だが、意外なほどあっさりと、真樹さんはそのことも答えてくれた。
「そいつはおそらく、放送が聞こえた日付けに関係があるな。――たしか大塚さん、聞こえたのはおとといの晩、って言ってたね。戦後すぐのちょうどその日、GHQの後押しもあって、短波ラジオの受信が何年かぶりに合法化されたのさ。――と、ここに書いてある」
例の本の受け売りだったのに、ひどくまじめに語り出したものだから、蛍とボクはおなかを抱えて笑ってしまった。
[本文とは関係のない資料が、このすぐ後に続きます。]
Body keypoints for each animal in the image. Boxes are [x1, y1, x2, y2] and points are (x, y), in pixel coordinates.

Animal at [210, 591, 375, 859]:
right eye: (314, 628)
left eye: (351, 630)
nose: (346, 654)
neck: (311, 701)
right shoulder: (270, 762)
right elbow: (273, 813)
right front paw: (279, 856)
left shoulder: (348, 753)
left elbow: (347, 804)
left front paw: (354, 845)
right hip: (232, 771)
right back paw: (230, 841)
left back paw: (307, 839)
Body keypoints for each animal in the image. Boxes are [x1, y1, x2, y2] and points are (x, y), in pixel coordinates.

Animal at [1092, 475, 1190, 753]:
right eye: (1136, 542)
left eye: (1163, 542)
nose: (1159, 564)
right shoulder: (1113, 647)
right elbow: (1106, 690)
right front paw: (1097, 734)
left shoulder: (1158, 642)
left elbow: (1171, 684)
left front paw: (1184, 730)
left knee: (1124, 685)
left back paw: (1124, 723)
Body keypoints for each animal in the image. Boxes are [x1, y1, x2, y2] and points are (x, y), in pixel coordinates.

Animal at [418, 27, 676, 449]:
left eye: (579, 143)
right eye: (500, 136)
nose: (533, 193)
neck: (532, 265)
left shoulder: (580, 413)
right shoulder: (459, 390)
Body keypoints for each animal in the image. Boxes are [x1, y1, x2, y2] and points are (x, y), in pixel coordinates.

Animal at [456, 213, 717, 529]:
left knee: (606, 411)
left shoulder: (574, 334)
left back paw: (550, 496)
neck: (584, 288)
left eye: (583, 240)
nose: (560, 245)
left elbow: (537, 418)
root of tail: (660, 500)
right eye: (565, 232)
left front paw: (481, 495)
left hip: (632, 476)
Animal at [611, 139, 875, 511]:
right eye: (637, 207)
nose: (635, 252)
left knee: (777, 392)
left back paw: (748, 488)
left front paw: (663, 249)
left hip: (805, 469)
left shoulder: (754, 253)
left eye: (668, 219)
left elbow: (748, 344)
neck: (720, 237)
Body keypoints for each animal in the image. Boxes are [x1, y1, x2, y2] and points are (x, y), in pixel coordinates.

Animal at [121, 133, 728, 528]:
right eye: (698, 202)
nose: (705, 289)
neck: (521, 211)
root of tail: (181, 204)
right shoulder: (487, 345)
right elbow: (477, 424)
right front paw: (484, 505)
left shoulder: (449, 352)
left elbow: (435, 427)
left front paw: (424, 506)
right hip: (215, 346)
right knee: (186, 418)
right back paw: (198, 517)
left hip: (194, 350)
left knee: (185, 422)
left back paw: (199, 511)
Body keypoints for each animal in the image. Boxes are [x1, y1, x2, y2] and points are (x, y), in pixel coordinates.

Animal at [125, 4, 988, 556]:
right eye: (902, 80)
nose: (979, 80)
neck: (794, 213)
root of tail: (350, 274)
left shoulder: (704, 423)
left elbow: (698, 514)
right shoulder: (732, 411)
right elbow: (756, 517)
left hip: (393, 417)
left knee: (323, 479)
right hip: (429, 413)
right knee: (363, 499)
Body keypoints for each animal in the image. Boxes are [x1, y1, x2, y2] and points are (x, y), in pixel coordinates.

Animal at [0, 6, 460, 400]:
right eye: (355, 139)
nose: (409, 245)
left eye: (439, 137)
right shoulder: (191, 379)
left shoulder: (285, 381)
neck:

ひとしきり笑い終えると、真樹さんはあらためて、
「まあでも、戦争中は隠れて、受信機を作ったり、改造したりして海外の放送を聞いていた人が大勢いたそうだよ。もしかしたら、これが手入れ済みになっているのを隠れ蓑に、大伯父さんもそんなことをしてたのかもしれないね」
と、話をまとめてくれた。
「――もしかしたら一回忌にあわせて、大伯父さんが茶目っ気を出したのかもしれないね。末永く、嫁入り先でもこのラジオを使ってくれ……なんてさ」
「もー、店長ったら、ツーがお嫁に行くなんてずいぶん先ですよ。ボクボクいう癖の治らない女子大生、誰がもらうもんですか」
「このぉ、目の前でノロケるな!」
口癖を指摘してから、あからさまに真樹さんへ甘えだした蛍の姿に、ボクは突っ込みを入れた。なんとなく、頼り方がカップルのそれに似ていて、臭いとは思ったのだ。
「まあでも、その日まで大事にはしようと思います。――嫁入りか、婿をもらうかは別ですけどね」
そういってボク――大塚ひとみは、目いっぱいの笑みを浮かべながら、ラジオをさすってやるのだった。そろそろ秋へ差し掛かりそうな、そんな気配のある昼下がりのことだった。